Hacker News new | ask | show | jobs
by zarzavat 173 days ago
There's no reason to believe that weights are copyrightable. The only reason to pay attention to this "license" is because it's enforced by Apple, in that sense they can write whatever they want in it, "this model requires giving ownership of your first born son to Apple", etc. The content is irrelevant.
5 comments

> The only reason to pay attention to this "license" is because it's enforced by Apple

Yes, but the most important reason to pay attention to ANY license for most people is because it is a signal for under what conditions the licensor is likely to sue you (especially in the US, which does not have a general “loser pays” rule for lawsuits), not because of the actual legality, because a lawsuit is a cost most people don’t want to bear while it is ongoing or cover the unrecoverable costs of once it is done, irrespective of winning and losing, and, on the other hand, few people care about being technically legal with their use of copyright protected material if there is no perceived risk of enforcement.

But even if that wasn’t true, and being sued was of no financial or other costs until the case is finally resolved, and only then if you lose, I wouldn't bet much, in the US, in the court system ultimately applying precedent in the most obvious way instead of twisting things in a way which serves the interest of the particular powerful corporate interests involved here.

> There's no reason to believe that weights are copyrightable.

I know this is a long, nuanced, ongoing discussion.
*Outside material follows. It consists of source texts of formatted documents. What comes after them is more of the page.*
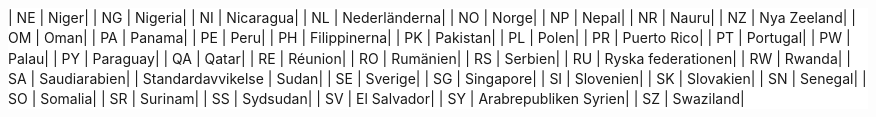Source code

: | NE | Niger|
| NG | Nigeria|
| NI | Nicaragua|
| NL | Nederländerna|
| NO | Norge|
| NP | Nepal|
| NR | Nauru|
| NZ | Nya Zeeland|
| OM | Oman|
| PA | Panama|
| PE | Peru|
| PH | Filippinerna|
| PK | Pakistan|
| PL | Polen|
| PR | Puerto Rico|
| PT | Portugal|
| PW | Palau|
| PY | Paraguay|
| QA | Qatar|
| RE | Réunion|
| RO | Rumänien|
| RS | Serbien|
| RU | Ryska federationen|
| RW | Rwanda|
| SA | Saudiarabien|
| Standardavvikelse | Sudan|
| SE | Sverige|
| SG | Singapore|
| SI | Slovenien|
| SK | Slovakien|
| SN | Senegal|
| SO | Somalia|
| SR | Surinam|
| SS | Sydsudan|
| SV | El Salvador|
| SY | Arabrepubliken Syrien|
| SZ | Swaziland|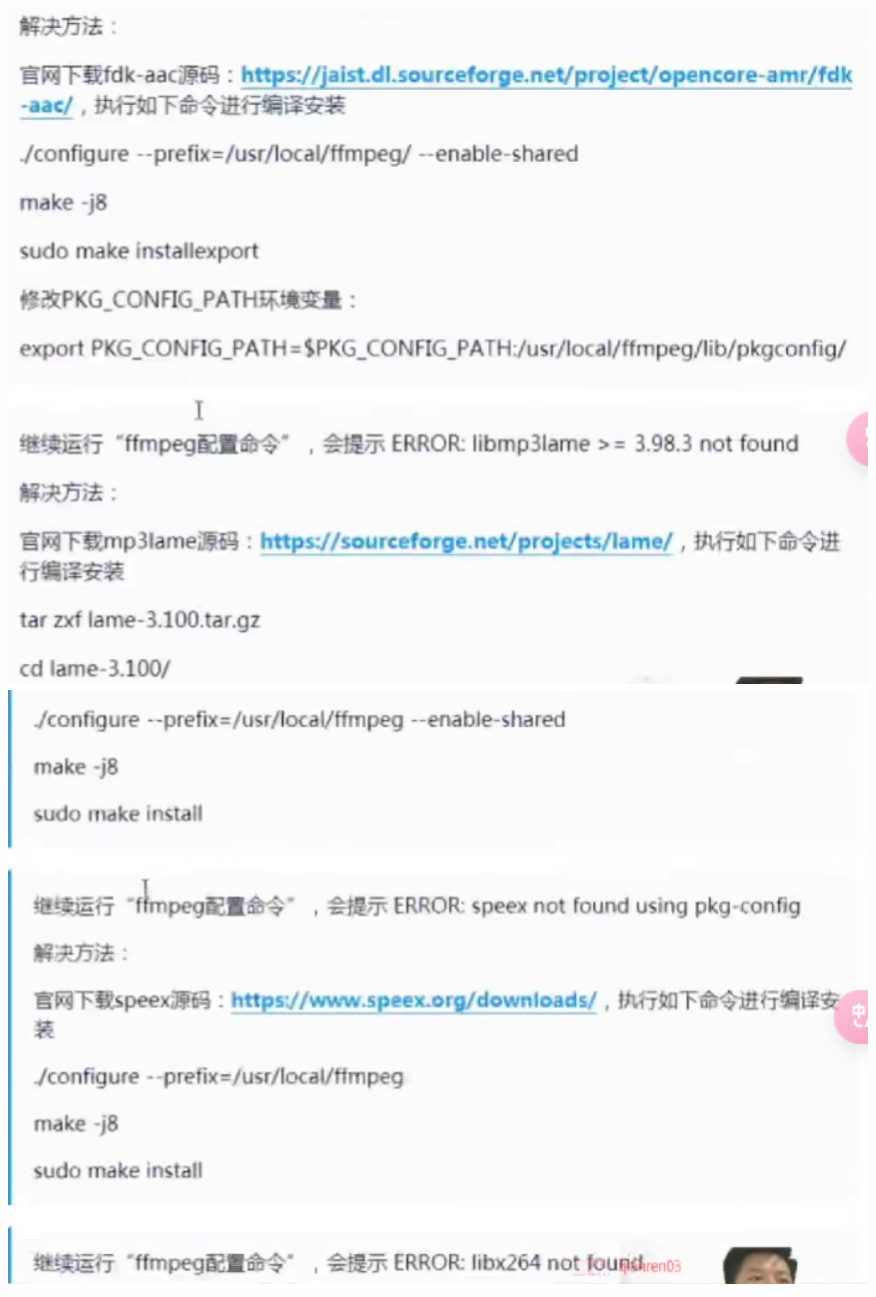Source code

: <img src="./imagesForNotes/安装4.png" alt="安装教程" width="900" >


<img src="./imagesForNotes/安装5.png" alt="安装教程" width="900" >
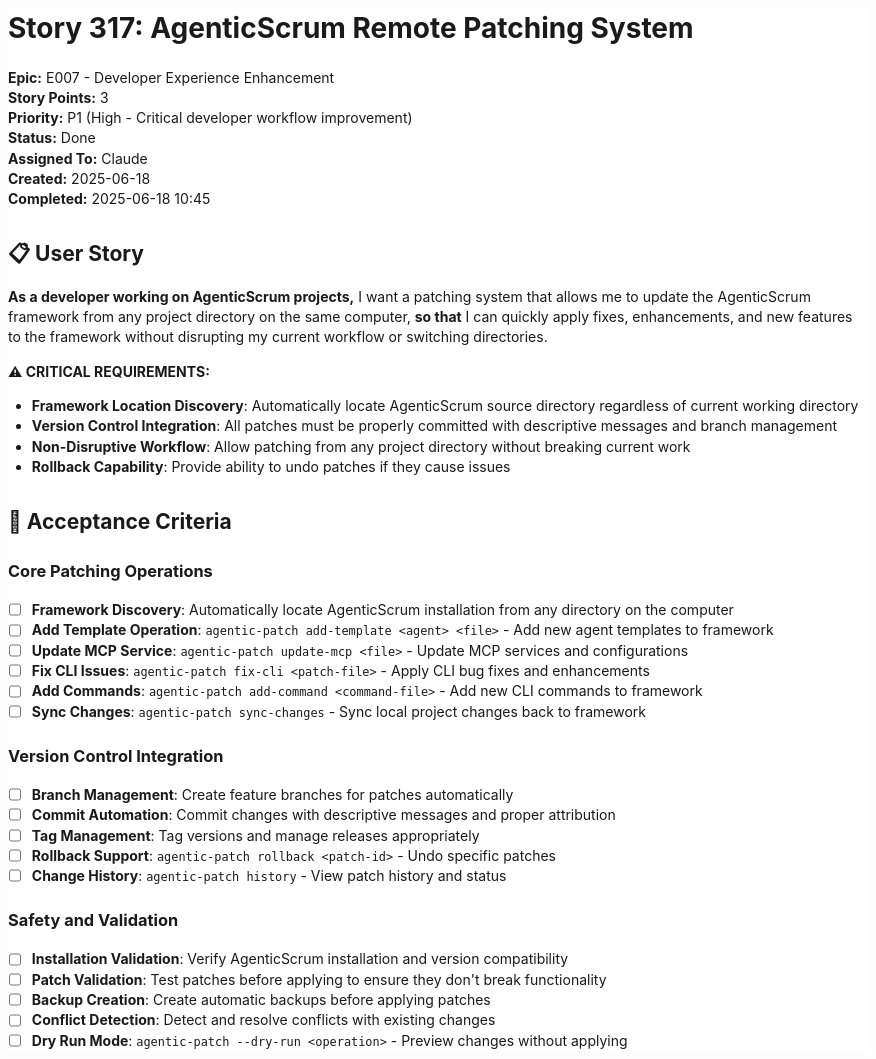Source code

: # Story 317: AgenticScrum Remote Patching System

**Epic:** E007 - Developer Experience Enhancement  
**Story Points:** 3  
**Priority:** P1 (High - Critical developer workflow improvement)  
**Status:** Done  
**Assigned To:** Claude  
**Created:** 2025-06-18  
**Completed:** 2025-06-18 10:45  

## 📋 User Story

**As a developer working on AgenticScrum projects,** I want a patching system that allows me to update the AgenticScrum framework from any project directory on the same computer, **so that** I can quickly apply fixes, enhancements, and new features to the framework without disrupting my current workflow or switching directories.

**⚠️ CRITICAL REQUIREMENTS:**
- **Framework Location Discovery**: Automatically locate AgenticScrum source directory regardless of current working directory
- **Version Control Integration**: All patches must be properly committed with descriptive messages and branch management
- **Non-Disruptive Workflow**: Allow patching from any project directory without breaking current work
- **Rollback Capability**: Provide ability to undo patches if they cause issues

## 🎯 Acceptance Criteria

### Core Patching Operations
- [ ] **Framework Discovery**: Automatically locate AgenticScrum installation from any directory on the computer
- [ ] **Add Template Operation**: `agentic-patch add-template <agent> <file>` - Add new agent templates to framework
- [ ] **Update MCP Service**: `agentic-patch update-mcp <file>` - Update MCP services and configurations
- [ ] **Fix CLI Issues**: `agentic-patch fix-cli <patch-file>` - Apply CLI bug fixes and enhancements
- [ ] **Add Commands**: `agentic-patch add-command <command-file>` - Add new CLI commands to framework
- [ ] **Sync Changes**: `agentic-patch sync-changes` - Sync local project changes back to framework

### Version Control Integration
- [ ] **Branch Management**: Create feature branches for patches automatically
- [ ] **Commit Automation**: Commit changes with descriptive messages and proper attribution
- [ ] **Tag Management**: Tag versions and manage releases appropriately
- [ ] **Rollback Support**: `agentic-patch rollback <patch-id>` - Undo specific patches
- [ ] **Change History**: `agentic-patch history` - View patch history and status

### Safety and Validation
- [ ] **Installation Validation**: Verify AgenticScrum installation and version compatibility
- [ ] **Patch Validation**: Test patches before applying to ensure they don't break functionality
- [ ] **Backup Creation**: Create automatic backups before applying patches
- [ ] **Conflict Detection**: Detect and resolve conflicts with existing changes
- [ ] **Dry Run Mode**: `agentic-patch --dry-run <operation>` - Preview changes without applying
I'm very interested in it, but haven't read up on it for years. Could you elaborate a bit on the latest?

I was always in the camp that opined that "weights" are too broad a term for any sensible discussions about conclusions like "are (not) copyrightable". Clearly a weight that's the average of its training data is not copyrightable. But also, surely, weights that are capable of verbatim reproduction of non-trivial copyrightable training data are, because they're just a strange storage medium for the copyright data.

What am I missing?

This. Tables of numbers are explicitly not subject to copyright; that’s a copyright 101 fact.

Any of the code that wraps the model or makes it useful is subject to copyright. But the weights themselves are as unrestricted as it gets.

> This. Tables of numbers are explicitly not subject to copyright; that’s a copyright 101 fact.

Ok, but there's clearly more nuance there. Otherwise I could claim that any mp3 file I wanted to distribute is just a table of 8-bit integers and therefore not subject to copyright.

I wanted to reply in this direction. Ultimately, literally everything and anything in SW is a sequence of numbers, that anybody could easily put in some kind of table form.

I don’t know where the catch is, but that sentence can not be true in general.

A table of numbers is copyrightable if it represents some creative expression by a human being. For example, a BMP representing a sketch is a table of numbers and clearly copyrightable.

Weights are numbers that come from an optimization process. To the extent that weights encode any creativity, they encode the creativity of the training data. But any company using AI models (including Apple) does not want that interpretation because they are using AI models that were trained on other people's copyrighted works. If weights could be copyrighted, we all of us would own them.

That makes sense. Is all about content, not format.
That is simply not true. The details might vary by jurisdiction and the protection might not be under the exact name of “copyright” but there most certainly are comparable legal protections for the contents of databases (“tables of numbers”). See for example: https://europa.eu/youreurope/business/running-business/intel...
Disney would like you have a word with you. Why would their pile of numbers that represent Avatar3.m4a be any more subject to copyright than Apple_2D_3D.bin. Or GPT52.mlx or Opus45.gguf?
It's probably just Apple layers avoiding getting involved in any copyright lawsuit over the copyrightability of weights, by avoiding licensing it except under what's clearly fair use anyway, making copyrightability moot.
Yes this seems more about protecting them from a lawsuit. I don’t think they actually give a shit about the weights or they wouldn’t release them at all. I suspect they just know they’re training dataset isn’t perfectly “clean” and don’t want to accept any more liability than they already have.
[flagged]
Please avoid sneers and swipes on HN. The guidelines make it clear we're trying for something better than this here.

https://news.ycombinator.com/newsguidelines.html

You could make the same mocking argument towards people who find anything good that Apple produces.
Not sure I've met one of those people in... a decade or so? Loving apple products has been an uphill road for a long time (and increasingly more so post-Jobs)
> Not sure I've met one of those people in... a decade or so? Loving apple products has been an uphill road for a long time (and increasingly more so post-Jobs)

You either a deliberately misrepresenting the facts or been livoning under a rock. I mean read any discussion about M laptops and you see apple fanboys noncritucally declaring them a revolution in computing.

> I mean read any discussion about M laptops and you see apple fanboys noncritucally declaring them a revolution in computing.

I see a lot of people extolling the battery life, displays, and trackpads. And probably an equal amount of complaining about the increasingly locked-down and un-customisable nature of macOS. We all like the hardware, and fight the software more by the day.

The blind zealots of the "I'm a Mac, and I'm a PC" era just aren't very common anymore.